Extracted data —
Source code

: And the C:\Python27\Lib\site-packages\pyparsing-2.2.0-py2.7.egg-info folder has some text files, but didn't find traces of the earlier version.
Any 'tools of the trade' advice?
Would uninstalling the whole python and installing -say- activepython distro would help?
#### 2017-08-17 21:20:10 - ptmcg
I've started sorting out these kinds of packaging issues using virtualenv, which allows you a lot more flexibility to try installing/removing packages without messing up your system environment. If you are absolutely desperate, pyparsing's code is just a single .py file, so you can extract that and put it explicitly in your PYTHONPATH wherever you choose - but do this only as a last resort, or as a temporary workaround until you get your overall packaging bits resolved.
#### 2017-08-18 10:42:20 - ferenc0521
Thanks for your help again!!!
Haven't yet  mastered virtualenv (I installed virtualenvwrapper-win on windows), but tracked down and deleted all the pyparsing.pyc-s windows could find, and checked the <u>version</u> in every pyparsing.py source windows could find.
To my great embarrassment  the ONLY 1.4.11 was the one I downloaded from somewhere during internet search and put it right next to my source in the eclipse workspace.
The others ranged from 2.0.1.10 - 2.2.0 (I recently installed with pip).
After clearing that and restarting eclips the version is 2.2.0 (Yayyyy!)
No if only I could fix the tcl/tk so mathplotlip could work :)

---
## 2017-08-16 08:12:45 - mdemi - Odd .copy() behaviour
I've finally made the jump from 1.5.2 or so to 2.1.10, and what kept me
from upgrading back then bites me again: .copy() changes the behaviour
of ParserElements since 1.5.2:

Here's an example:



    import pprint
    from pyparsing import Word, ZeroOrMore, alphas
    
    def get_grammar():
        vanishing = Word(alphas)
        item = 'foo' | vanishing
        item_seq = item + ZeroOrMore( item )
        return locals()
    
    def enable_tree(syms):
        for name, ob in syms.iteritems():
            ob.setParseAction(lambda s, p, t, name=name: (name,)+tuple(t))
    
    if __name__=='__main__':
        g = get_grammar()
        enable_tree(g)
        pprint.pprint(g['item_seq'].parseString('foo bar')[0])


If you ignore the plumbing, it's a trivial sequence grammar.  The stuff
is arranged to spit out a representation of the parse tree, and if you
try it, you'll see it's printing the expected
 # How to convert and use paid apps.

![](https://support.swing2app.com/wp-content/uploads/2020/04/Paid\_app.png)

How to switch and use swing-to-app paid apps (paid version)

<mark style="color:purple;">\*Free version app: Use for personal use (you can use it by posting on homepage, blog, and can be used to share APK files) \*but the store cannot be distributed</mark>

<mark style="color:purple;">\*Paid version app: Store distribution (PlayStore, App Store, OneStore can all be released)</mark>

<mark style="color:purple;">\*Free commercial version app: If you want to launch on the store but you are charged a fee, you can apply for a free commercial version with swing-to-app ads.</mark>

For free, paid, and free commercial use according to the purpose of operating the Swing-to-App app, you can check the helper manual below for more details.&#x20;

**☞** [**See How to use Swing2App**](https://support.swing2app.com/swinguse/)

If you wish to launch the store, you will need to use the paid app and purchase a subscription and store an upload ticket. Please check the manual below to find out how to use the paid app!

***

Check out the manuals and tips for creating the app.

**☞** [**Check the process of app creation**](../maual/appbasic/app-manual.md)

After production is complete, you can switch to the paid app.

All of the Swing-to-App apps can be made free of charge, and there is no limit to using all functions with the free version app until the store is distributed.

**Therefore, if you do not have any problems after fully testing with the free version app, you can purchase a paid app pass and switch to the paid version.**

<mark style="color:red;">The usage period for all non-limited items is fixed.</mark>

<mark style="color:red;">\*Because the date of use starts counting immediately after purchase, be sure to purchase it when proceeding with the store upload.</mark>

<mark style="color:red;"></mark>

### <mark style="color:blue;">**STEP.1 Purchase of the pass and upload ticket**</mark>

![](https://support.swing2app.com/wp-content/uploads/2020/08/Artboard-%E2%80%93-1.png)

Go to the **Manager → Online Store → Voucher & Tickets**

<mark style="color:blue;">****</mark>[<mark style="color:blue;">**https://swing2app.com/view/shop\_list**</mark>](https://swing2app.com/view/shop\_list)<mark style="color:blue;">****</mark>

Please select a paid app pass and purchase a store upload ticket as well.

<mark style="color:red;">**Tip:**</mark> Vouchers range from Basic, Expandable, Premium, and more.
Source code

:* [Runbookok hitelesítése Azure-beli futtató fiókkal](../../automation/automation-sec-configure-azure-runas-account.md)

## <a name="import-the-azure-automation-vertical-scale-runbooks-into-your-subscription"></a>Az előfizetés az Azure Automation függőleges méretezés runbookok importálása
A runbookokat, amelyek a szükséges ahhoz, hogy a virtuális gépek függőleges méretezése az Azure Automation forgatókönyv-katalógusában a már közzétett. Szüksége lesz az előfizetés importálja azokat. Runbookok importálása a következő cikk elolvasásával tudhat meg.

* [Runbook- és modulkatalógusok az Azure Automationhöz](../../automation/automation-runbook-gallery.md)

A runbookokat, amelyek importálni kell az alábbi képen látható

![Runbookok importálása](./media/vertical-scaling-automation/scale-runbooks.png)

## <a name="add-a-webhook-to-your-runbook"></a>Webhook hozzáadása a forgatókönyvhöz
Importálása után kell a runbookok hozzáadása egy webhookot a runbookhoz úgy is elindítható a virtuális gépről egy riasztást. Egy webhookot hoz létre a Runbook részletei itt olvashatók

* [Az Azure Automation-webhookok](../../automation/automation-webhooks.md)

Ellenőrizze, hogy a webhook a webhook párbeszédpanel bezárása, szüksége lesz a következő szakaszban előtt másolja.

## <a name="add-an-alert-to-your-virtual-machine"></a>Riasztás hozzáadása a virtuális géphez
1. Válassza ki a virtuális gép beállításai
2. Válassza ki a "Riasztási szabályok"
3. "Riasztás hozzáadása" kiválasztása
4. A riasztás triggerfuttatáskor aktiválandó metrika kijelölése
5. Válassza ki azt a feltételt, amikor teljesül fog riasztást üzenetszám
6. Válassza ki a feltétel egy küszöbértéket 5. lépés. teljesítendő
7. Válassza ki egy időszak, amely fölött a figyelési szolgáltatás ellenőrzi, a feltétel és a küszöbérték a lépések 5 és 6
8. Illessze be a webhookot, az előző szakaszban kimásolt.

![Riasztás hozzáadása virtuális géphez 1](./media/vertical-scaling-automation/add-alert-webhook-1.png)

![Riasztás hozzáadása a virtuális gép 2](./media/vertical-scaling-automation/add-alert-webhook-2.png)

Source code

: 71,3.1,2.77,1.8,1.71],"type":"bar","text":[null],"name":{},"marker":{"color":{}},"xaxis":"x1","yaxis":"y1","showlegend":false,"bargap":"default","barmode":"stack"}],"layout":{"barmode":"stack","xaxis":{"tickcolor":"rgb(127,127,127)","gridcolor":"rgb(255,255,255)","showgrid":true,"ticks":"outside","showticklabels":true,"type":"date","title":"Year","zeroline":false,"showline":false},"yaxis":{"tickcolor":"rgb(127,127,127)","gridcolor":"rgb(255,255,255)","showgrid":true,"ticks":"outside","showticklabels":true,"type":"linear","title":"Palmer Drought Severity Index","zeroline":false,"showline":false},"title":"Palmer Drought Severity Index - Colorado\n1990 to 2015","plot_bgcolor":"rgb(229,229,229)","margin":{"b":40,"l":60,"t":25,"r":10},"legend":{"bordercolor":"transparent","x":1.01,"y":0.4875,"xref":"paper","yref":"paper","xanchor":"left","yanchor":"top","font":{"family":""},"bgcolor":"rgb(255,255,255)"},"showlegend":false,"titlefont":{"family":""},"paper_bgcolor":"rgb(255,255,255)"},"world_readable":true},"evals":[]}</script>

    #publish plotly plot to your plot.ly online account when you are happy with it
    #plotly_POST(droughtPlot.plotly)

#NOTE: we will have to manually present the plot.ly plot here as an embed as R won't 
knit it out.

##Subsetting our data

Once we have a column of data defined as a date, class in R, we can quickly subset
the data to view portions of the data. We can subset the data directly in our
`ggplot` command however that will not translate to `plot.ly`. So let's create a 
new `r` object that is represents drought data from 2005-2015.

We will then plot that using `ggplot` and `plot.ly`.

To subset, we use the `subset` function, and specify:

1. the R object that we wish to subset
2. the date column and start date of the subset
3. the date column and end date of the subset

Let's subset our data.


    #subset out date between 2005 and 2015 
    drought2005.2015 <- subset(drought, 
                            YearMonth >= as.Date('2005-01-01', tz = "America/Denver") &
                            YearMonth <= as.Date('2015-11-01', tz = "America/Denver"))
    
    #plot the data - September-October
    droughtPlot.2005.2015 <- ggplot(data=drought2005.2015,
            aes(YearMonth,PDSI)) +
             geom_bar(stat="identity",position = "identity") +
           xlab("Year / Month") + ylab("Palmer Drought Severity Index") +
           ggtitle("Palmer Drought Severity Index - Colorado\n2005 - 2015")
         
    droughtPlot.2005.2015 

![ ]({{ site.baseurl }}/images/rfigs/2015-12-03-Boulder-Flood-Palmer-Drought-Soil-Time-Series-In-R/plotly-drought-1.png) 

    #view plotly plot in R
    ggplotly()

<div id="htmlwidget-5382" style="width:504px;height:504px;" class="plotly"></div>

What the exercise asks —
Report, for the data above, every line in which the string "copy" appears.

Response to the exercise —
## 2017-08-16 08:12:45 - mdemi - Odd .copy() behaviour
from upgrading back then bites me again: .copy() changes the behaviour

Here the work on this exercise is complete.